THE MAGAZINE

The Best Defense

By Laura Spadantua

When a person faces a life-threatening situation, like an active shooter, higher analytic functions shut down. But training can ensure that the proper response to the threat occurs almost instinctively. That’s the basis of boot-camp training for soldiers. Police and private security professionals have long understood the need for strong training programs. In the wake of deadly shootings at Columbine and elsewhere, K-12 schools have come to realize that one or more attackers with modern large-capacity weaponry can cause massive loss of life before the police are able to arrive on the scene and intervene. Thus, students and staff will have to confront the threat on their own. Given that reality, schools are starting to put more emphasis on the importance of training students and staff in various response scenarios.

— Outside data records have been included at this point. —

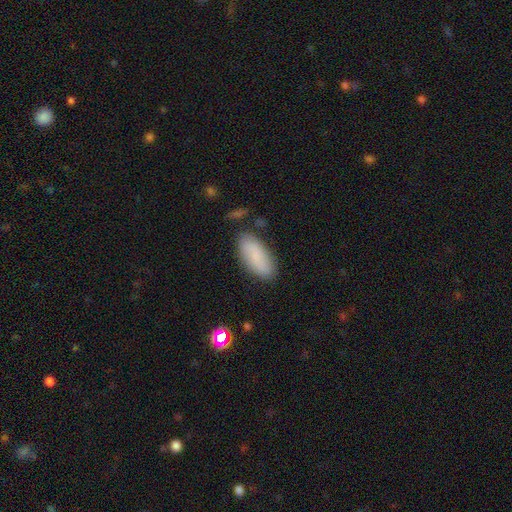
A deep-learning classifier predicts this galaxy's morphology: smooth 76%, featured or disk 17%, star or artifact 7%. Down the decision tree: how rounded — in between (86%); merging — none (79%).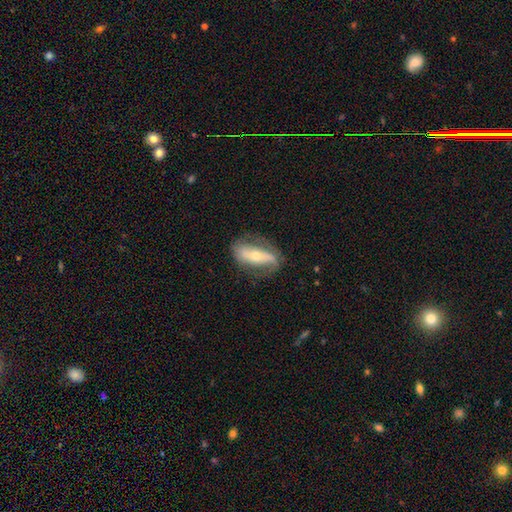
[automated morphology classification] Smooth or featured?
  - featured or disk: 70% *
  - smooth: 23%
  - star or artifact: 6%
Edge-on disk?
  - no: 83% *
  - yes: 17%
Bar?
  - strong: 47% *
  - no: 32%
  - weak: 21%
Spiral arms?
  - yes: 78% *
  - no: 22%
Bulge size?
  - moderate: 48% *
  - small: 47%
  - large: 3%
  - none: 1%
  - dominant: 1%
Merging?
  - none: 71% *
  - minor disturbance: 19%
  - major disturbance: 9%
  - merger: 1%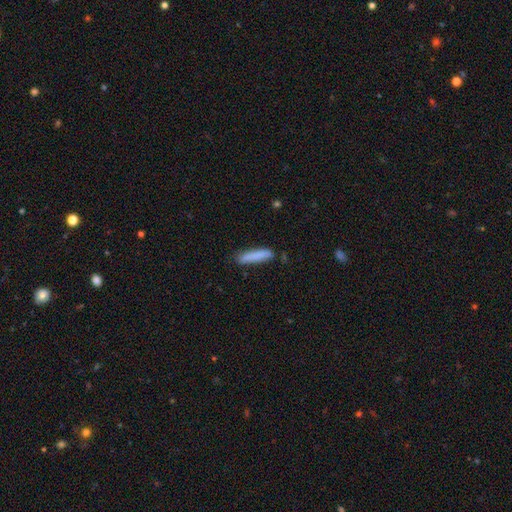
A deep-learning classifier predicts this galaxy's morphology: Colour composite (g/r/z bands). It shows a smooth galaxy with no disk features (83%) that is cigar-shaped (86%). Merging: none (80%).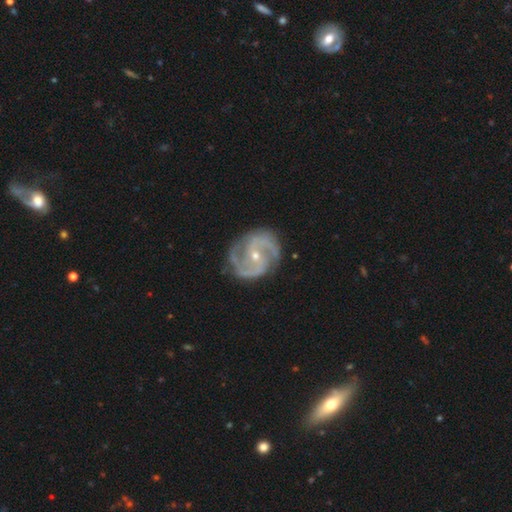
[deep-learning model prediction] This appears to be a featured or disk galaxy (91%) with no bar (47%), 2 (78%) medium (56%) spiral arms (98%) and a small central bulge (67%). Merging: none (79%).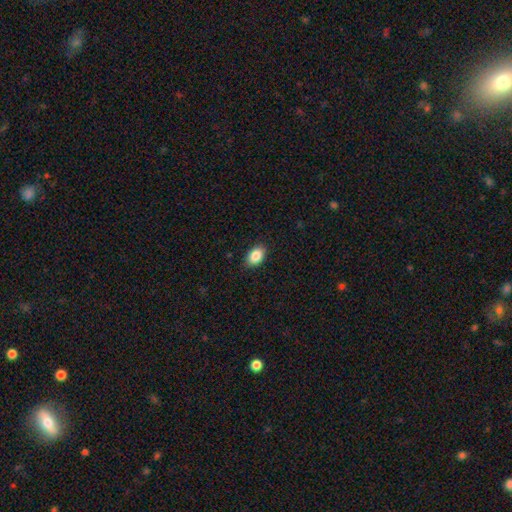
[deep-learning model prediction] smooth_or_featured: smooth (p=0.87) [alt: star or artifact p=0.08]
how_rounded: in between (p=0.86) [alt: round p=0.13]
merging: none (p=0.88) [alt: minor disturbance p=0.09]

The approaches to active-shooter training are evolving, especially in light of the recent Newtown and Aurora shootings. Not everyone can agree on the best approach, but they all agree that any training program must be tailored to the school, taking into consideration the facility’s layout, the makeup of the classes, and other characteristics.

Evolution

When a school orders a traditional lockdown, it includes shutting and locking doors, turning off lights, and having students hide as best they can. In some situations, this is still the safest approach. However, in other cases, students end up being defenseless targets for the shooter or shooters to easily and cruelly pick off. This was the case at Columbine when students were shot while hiding under tables in the library. (Though if the students had evacuated at the point that they knew there was a shooter, they may have met the gunmen in the hallway as well.)

Although many schools still teach traditional lockdowns, there has been a movement toward newer approaches that enhance the traditional techniques, says Amy Klinger, educational administration professor at Ohio’s Ashland University, who spoke on the topic at the GovSec conference earlier this year in Washington, D.C. Klinger is also director of programs for the Educator School Safety Network, a nonprofit school training organization.